Maryland's state legislative session starts Wednesday, and crime is expected to be a major focus with crime rates increasing in Maryland's cities and suburbs.

"Unfortunately, we have seen a dramatic increase in crime all around the country and certainly in this region," Prince George’s County State’s Attorney Aisha Braveboy said.
Prince George's County's murder rate doubled last year. Braveboy says the proliferation of untraceable ghost guns is making prosecution tougher in some cases.

“We don't have regulations around the requirements for the manufacturers of the ghost guns," she said.

According to the state's attorney's office, in 2020, 167 cases involved ghost guns. That number increased to 209 last year.

Braveboy says she wants the guns, which can be made by kits and 3D printers, to have serial numbers that can be traced. That's not required now.

“We know that there are manufacturers out there, but right now they are operating within the law,” she said. “The law is insufficient to protect the public, and that's why we want to change the law."

Braveboy's call for legislation around the weapons comes as Gov. Larry Hogan calls for refunding the police. While Prince George's County did not defund its law enforcement budget, it has experienced an increase in violent crime. The governor wants the state legislature to pass two bills that have failed before. He says they'll provide more funds to officers and hold criminals accountable.

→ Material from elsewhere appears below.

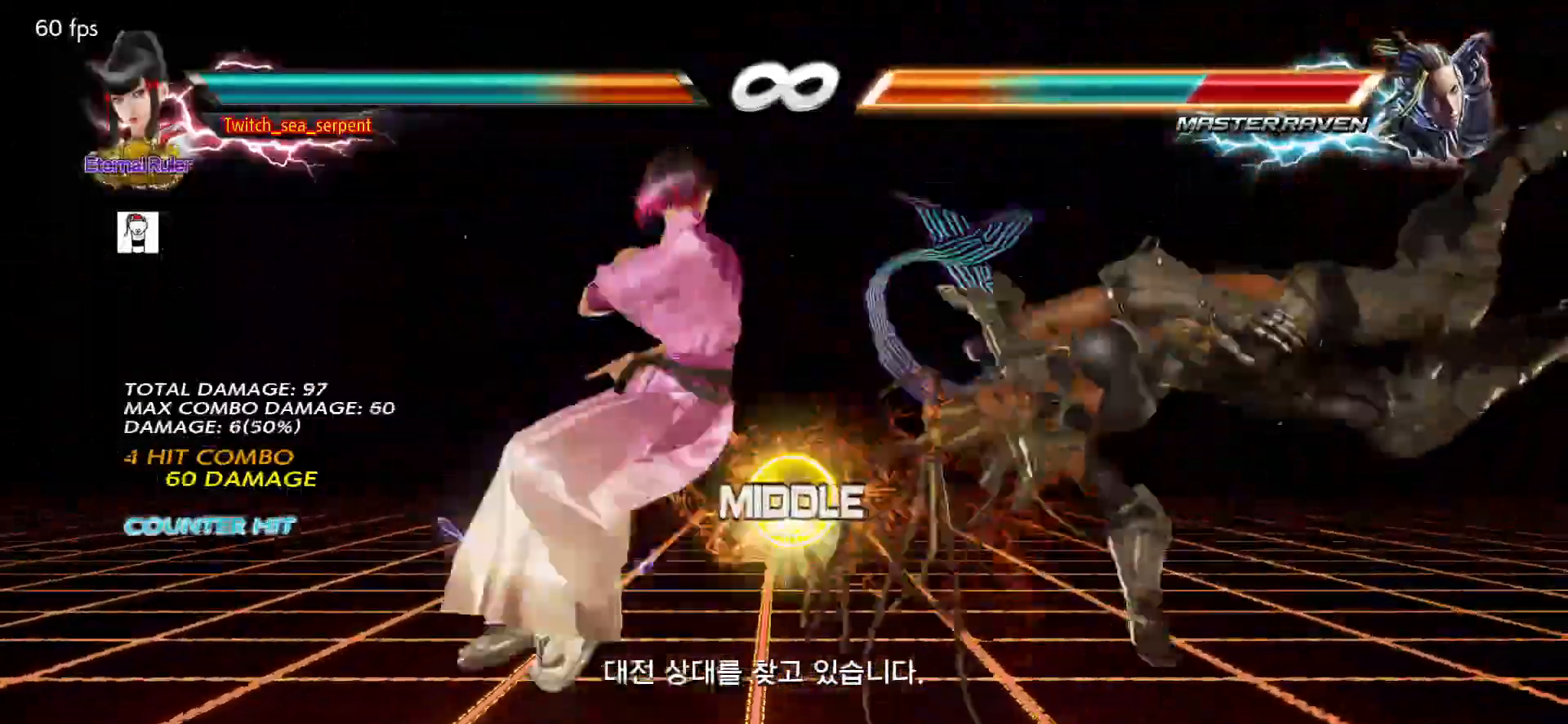
{"buttons": [], "left_stick": "center", "events": [[83, "CROSS", "up"]]}
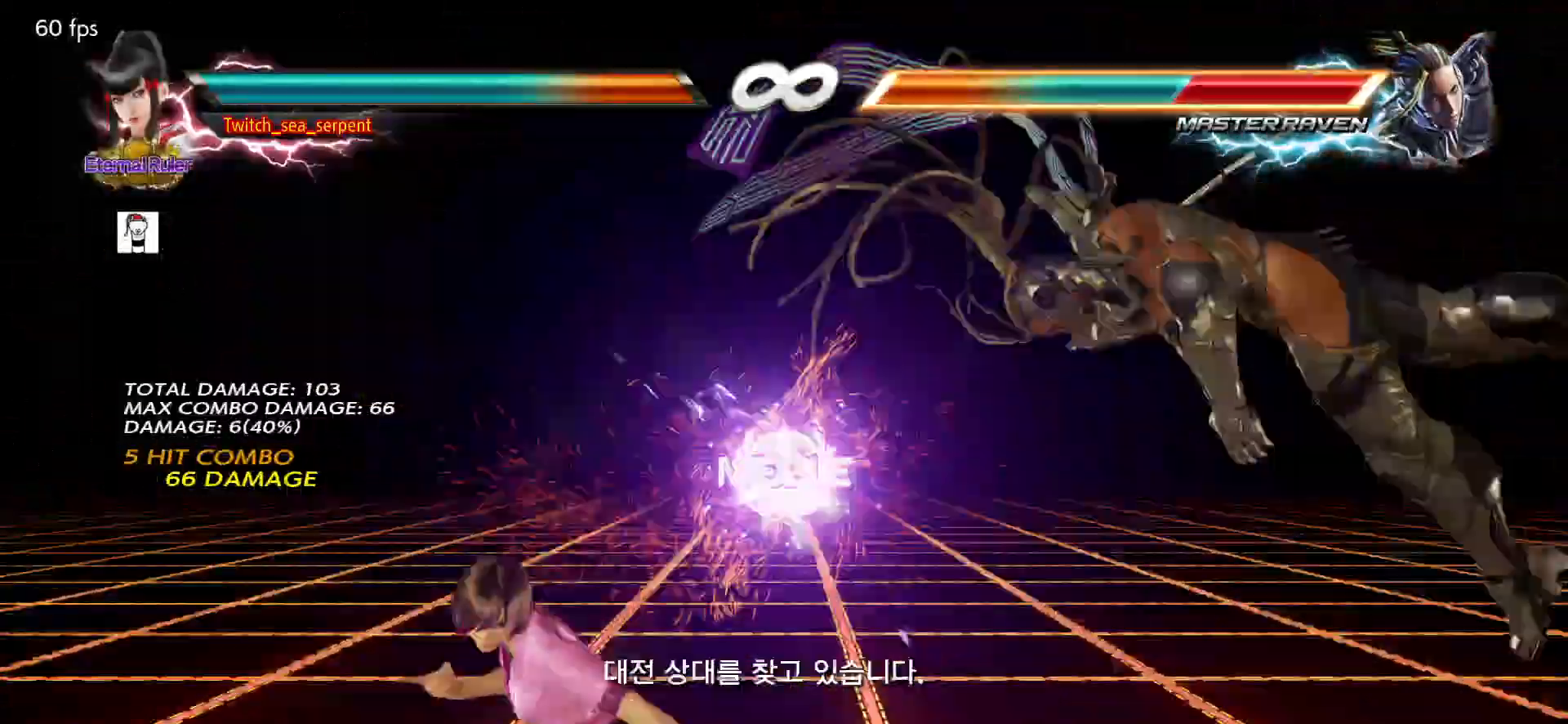
{"buttons": ["CIRCLE"], "left_stick": "up-right"}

"I think, you know, the police do a great job, but they need all the help they can get, which is why we are providing additional resources to the Prince George’s County police as well as the Baltimore City police and all local and state police across the state," Hogan said Monday.

Braveboy says funding police isn't all that's required.

“I think it's extremely important that the governor also look at funding state's attorney’s offices, because as enforcement increases, the number of cases increase," she said.